Epoustouflant. La maîtrise du cinéma d'Alejandro Gonzalez Iñarritu est époustouflante. Certes, on le savait déjà: mais là, il est au sommet de son art en mêlant comédie, psychologie, fantastique en..... un plan séquence unique de deux heures. Vous me direz: la prouesse technique, on s'en fout un peu, mais ce n'est pas vrai: suivre ainsi les personnages sans les lâcher, passant de façon totalement fluide d'une scène à l'autre, d'un décor à l'autre nous insère, nous immerge plus fortement encore dans cette histoire à la fois improbable et réaliste.
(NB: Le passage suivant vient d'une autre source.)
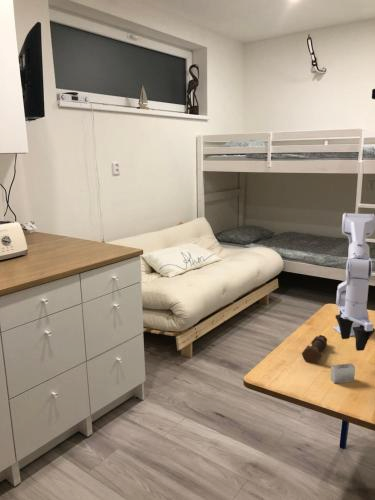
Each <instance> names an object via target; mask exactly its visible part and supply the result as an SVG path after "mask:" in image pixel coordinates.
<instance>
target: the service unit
mask: <svg viewBox="0 0 375 500" xmlns="http://www.w3.org/2000/svg"><path fill="white" fill-rule="evenodd" d="M355 372H356V366H355V365H354V364H353V363H342V364H332V365H331V369H330V381H331V382H332V383H333V384H341V383H342V384H344V383H352V382H353V383H354V382H355V375H356V373H355Z"/></svg>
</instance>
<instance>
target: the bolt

Riggan Thomson (formidable Michael Keaton) a été une super vedette -interprète de quatre opus des aventures d'un super-héros. Un peu vieux, peut être, pour un cinquième volet..... mais surtout, Riggan veut se racheter. Il a honte de ce grotesque poulet en armure qui lui a valu sa notoriété. Il veut faire de l'intello, revenir au grand théâtre... monter et interpréter, pensez-vous, à Broadway, une pièce de Raymond Carver!
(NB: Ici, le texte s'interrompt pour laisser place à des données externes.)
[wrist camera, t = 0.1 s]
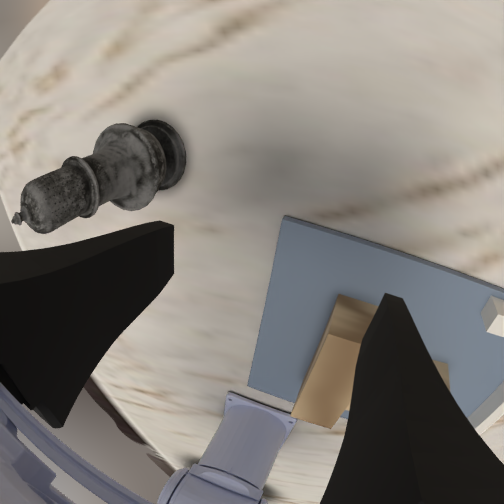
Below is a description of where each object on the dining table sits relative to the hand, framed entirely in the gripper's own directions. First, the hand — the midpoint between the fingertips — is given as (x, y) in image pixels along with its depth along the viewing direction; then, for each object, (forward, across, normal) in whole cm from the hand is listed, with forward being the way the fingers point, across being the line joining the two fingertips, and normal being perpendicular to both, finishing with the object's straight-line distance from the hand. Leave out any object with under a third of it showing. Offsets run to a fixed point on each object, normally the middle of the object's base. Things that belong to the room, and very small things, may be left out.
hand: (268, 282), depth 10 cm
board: (+10, -10, +11) cm, 18 cm away
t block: (+9, -8, +11) cm, 17 cm away
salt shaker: (+10, +12, 0) cm, 16 cm away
Riggan a un surmoi qui lui parle beaucoup. Malheureusement, pas pour l'encourager dans sa nouvelle vie: son surmoi ne rêve que du temps du poulet masqué. Il a aussi (ou il pense avoir) des super pouvoirs. A part ça, Reggan a des ennuis avec le monde entier. Une fille qui sort de rehab, Sam (Emma Stone), une maitresse qui se croit enceinte, une actrice à problèmes, Lesley (Naomi Watts), parce qu'elle non plus n'a jamais interprété de théâtre de prestige..... et surtout, un imbuvable acteur qui doit partager la scène avec lui. Edward Norton est irrésistible (je lui aurai bien donné aussi l'oscar du meilleur second rôle...) dans le rôle de ce Mike, abominable petit snob prétentieux qui écrase Reggan de son mépris. N'oublions pas dans ce musée des horreurs la critique théâtrale du NY Times, Tabitha (Lindsay Duncan) qui démolira la pièce sans s'être avilie à la regarder, juste pour moucher cet histrion qui ose se mêler d'art! [D'après Mike, Tabitha a "une tête à lécher le cul d'un SDF", ceci pour dire que les dialogues sont aussi colorés que certaines situations sont....pittoresques], Bref Riggan n'a qu'un soutien, le brave Brandon (Zach Galifianakis), régisseur et ami de longue date. Ils sont tous excellents!
On suit les dernières répétitions générales et leurs péripéties abracadabrantesques. Dont cette scène de bravoure que vous avez tous vue, tant elle a été diffusée, où Reggan, coincé dehors côté coulisses en slip, doit faire tout le tour du pâté de maison pour regagner l'entrée principale, au milieu de la foule de Broadway by night en délire devant son ancienne vedette, Birdman...
Bien sûr, il y a ce thème mille fois traité des interactions entre le théâtre et la vraie vie. Mais il y a aussi des petites questions plus impertinentes posées par le surmoi: au fond, n'est on pas plus utile à l'humanité en donnant de la joie à des millions d'ados grâce à des films de super-héros qu'en montant des pièces prétentieuses, vieillottes et ampoulées?
On vole et on survole NY et ses lumières, on rit, on a peur, on doute, on cauchemarde, on castagne, on obsessionne avec Riggan, avec Iñarritu. On est ébloui! Quelle vie dans tout ça. C'est drôle, c'est tragique, c'est brillant, c'est du grand cinoche!